» **Task to carry out**
Of all the lines in the records below, copy only those that contain the string "avatar".
---+---
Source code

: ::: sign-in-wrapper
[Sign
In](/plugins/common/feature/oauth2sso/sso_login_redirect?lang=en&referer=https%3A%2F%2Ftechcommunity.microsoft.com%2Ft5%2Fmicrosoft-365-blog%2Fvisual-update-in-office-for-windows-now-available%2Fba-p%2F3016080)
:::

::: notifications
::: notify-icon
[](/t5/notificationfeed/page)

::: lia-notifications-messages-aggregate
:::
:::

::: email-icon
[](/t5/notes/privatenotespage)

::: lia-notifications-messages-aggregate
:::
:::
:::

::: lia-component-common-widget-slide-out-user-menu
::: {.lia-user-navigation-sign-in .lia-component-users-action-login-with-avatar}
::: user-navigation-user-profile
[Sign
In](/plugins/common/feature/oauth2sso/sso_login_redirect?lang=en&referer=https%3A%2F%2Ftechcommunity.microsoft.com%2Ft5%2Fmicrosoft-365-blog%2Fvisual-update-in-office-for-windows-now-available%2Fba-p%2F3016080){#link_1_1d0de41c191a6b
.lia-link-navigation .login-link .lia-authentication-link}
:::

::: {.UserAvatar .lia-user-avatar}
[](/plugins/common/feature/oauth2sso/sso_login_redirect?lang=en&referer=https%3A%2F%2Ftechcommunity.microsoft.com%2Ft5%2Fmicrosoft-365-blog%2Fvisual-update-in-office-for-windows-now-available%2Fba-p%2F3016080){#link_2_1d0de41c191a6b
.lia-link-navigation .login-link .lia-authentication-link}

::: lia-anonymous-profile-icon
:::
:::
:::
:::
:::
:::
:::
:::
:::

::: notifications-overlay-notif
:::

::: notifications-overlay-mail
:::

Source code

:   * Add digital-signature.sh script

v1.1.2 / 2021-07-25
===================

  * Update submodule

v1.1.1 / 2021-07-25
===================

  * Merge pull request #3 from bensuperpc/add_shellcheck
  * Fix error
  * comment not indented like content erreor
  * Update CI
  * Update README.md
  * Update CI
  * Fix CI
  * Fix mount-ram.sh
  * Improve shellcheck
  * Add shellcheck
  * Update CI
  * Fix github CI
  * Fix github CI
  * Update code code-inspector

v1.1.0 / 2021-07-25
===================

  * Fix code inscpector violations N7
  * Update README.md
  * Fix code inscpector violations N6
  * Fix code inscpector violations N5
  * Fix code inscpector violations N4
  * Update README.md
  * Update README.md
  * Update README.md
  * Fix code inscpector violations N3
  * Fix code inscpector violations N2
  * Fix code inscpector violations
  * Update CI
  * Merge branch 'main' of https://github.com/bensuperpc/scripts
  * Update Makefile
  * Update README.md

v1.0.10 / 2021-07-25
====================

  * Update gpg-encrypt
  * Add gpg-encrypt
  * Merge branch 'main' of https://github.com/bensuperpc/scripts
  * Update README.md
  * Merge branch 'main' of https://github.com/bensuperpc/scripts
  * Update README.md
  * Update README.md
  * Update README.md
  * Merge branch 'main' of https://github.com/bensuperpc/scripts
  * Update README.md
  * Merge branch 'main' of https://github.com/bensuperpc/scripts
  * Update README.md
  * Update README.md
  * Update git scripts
---+---
» **Output of the task**
::: {.lia-user-navigation-sign-in .lia-component-users-action-login-with-avatar}
::: {.UserAvatar .lia-user-avatar}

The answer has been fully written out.